**Directions for this task**
Scan the entries for lines with "tilde" and say how many there are, with nothing more.

**Available records**
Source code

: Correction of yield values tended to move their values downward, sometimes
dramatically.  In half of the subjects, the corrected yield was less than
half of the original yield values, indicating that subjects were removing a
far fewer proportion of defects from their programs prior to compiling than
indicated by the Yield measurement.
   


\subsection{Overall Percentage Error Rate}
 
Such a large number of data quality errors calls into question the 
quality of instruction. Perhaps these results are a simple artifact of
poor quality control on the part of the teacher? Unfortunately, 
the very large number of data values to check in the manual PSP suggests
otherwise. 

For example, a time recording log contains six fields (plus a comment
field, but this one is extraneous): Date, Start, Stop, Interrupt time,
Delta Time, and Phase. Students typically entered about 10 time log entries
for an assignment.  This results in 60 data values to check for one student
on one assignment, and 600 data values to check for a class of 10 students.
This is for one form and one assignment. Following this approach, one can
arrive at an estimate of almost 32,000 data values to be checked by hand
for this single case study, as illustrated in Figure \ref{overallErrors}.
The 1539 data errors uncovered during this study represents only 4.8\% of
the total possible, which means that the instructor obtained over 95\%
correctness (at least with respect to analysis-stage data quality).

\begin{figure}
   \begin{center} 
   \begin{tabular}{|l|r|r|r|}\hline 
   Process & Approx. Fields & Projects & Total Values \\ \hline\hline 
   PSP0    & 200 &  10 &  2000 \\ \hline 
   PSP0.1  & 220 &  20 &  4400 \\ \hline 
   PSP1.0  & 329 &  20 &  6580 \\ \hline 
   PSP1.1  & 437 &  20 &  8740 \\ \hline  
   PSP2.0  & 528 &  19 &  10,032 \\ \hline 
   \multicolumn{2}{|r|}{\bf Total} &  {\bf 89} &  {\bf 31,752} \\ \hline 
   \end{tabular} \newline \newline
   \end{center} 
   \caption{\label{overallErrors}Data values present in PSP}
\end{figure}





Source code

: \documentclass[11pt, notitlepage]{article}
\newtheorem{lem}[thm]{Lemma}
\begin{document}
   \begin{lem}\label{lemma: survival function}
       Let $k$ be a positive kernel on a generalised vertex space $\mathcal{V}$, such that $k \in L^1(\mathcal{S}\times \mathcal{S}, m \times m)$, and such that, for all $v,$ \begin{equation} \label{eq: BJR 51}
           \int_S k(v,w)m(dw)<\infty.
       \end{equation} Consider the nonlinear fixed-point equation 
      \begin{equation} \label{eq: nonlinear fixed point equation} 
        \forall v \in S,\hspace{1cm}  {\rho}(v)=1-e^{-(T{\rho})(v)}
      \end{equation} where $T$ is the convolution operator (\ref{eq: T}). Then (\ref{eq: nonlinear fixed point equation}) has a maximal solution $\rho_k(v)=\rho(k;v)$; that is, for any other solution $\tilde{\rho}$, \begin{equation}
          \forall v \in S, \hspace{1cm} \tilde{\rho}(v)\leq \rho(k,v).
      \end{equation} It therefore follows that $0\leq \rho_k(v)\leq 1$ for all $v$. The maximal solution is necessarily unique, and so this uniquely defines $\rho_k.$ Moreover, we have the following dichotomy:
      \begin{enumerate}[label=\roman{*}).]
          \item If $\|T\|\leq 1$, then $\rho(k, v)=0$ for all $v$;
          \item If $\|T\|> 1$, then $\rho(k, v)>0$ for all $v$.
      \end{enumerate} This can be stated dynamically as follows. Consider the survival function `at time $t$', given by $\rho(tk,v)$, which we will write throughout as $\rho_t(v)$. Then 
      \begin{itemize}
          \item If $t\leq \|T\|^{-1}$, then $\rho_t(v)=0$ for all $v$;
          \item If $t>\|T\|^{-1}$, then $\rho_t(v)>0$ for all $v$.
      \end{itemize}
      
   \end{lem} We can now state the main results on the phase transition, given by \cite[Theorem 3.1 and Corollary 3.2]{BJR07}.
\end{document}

**Solution to this exercise**
2